Posted by cgl102770, 04-20-2017, 03:42 PM
I'm a web designer who's client is moving their website from my bluehost account to their own bluehost account. Currently, their websites email has its mx settings at bluehost, though since we are moving the hosting, we are going to have to change those settings over to their account. I'm wondering, since they check their .com's email through gmail, if we can bypass adding the mx settings in bluehost and just add them where there dns is registered, which I believe is Godaddy. Thank you for any info and I hope this is the right place to ask this.

Posted by Harzem, 04-20-2017, 03:55 PM
From what you told, their current setup seems like this GoDaddy points to ns1.bluehost.com & ns2.bluehost.com (or similar) >> Bluehost serves MX, CNAME, A, TXT and any other DNS records, where MX points to Google and A points to Bluehost webservers.
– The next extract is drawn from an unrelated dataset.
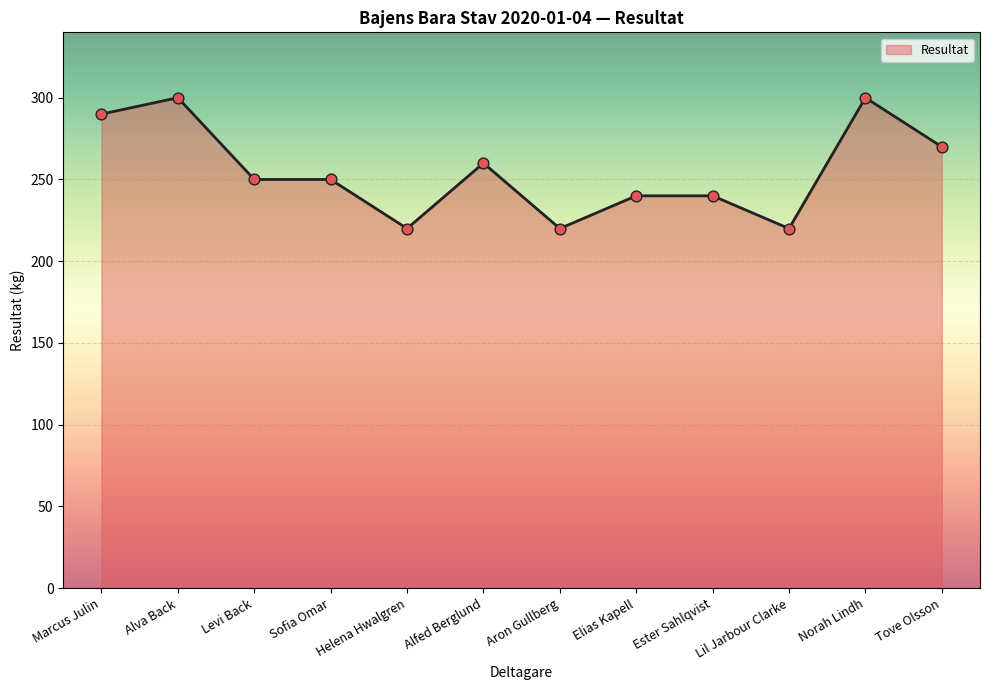

What is the ratio of the value at Sofia Omar to the value at Ester Sahlqvist?

1.0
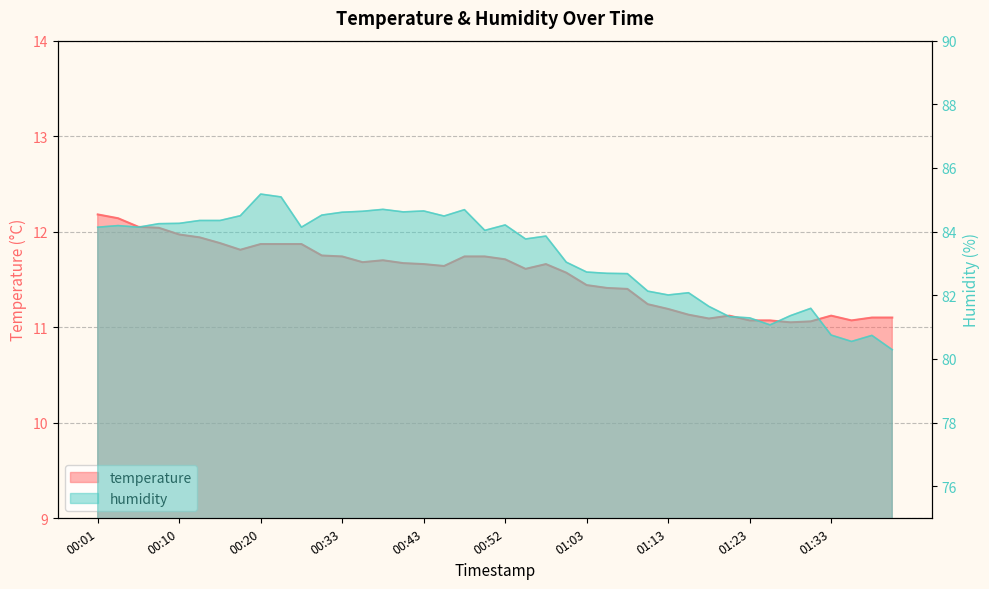

Reading left to right, list all the values displayed in this chart.

temperature: 12.2	12.1	12.1	12.0	12.0	11.9	11.9	11.8	11.9	11.9	11.9	11.8	11.7	11.7	11.7	11.7	11.7	11.6	11.7	11.7	11.7	11.6	11.7	11.6	11.4	11.4	11.4	11.2	11.2	11.1	11.1	11.1	11.1	11.1	11.1	11.1	11.1	11.1	11.1	11.1
humidity: 84.1	84.2	84.1	84.2	84.3	84.3	84.3	84.5	85.2	85.1	84.1	84.5	84.6	84.6	84.7	84.6	84.7	84.5	84.7	84.0	84.2	83.8	83.9	83.0	82.7	82.7	82.7	82.1	82.0	82.1	81.7	81.3	81.3	81.1	81.4	81.6	80.8	80.5	80.7	80.3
You can't just move MX records to GoDaddy, and keep the rest on Bluehost. They all should reside in the DNS server, which is currently Bluehost (pointed by GoDaddy). You can probably use GoDaddy's or some other DNS server (such as NameCheap), but I don't know if Bluehost's DNS servers are specific to their service (such as dynamic dns). I recommend not experimenting, and using Bluehost's DNS as before.

Posted by MechanicWeb-shoss, 04-20-2017, 05:19 PM
You'll have to use GoDaddy's DNS manager to do this. In order to use that, you'll have to use GoDaddy's nameservers for your domain. You will also need to edit the A and CNAME records on the DNS manager so that they point to the hosting server. Still, you will need to modify the MX (and SPF if you use them) record on the hosting server so that they point to gmail servers.

Posted by DWS2006, 04-21-2017, 03:55 PM
If you use third-party dns, just be sure that the customer is monitoring their site closely. Any IP address change on BlueHost's part will require a corresponding update to the A record(s) for the domain. This can lead to frustrating downtime if the site is not monitored well.

Posted by Host4Geeks-Kushal, 04-22-2017, 12:41 AM
The MX Records changes will need to be made whereever the DNS Zone is hosted. If you are pointing the domain to BlueHost's nameservers such as nsx.bluehost.com, then the MX Records will need to be changed at BlueHost. Alternatively, you may use an external DNS Hosting such as GoDaddy or even CloudFlare and host your DNS records with them.

Posted by cgl102770, 04-26-2017, 02:03 PM
This all makes sense, thank you for the info.

Posted by scott_m, 04-27-2017, 02:40 PM
MX records will need to be configured from where the name servers are pointed. If pointed to GoDaddy, then change them there. If the domain is simply registeredwith GoDaddy and nameservers are pointed to Bluehost, then you will need to make the changes at Bluehost. Wherever the nameservers are pointed is the DNS authority.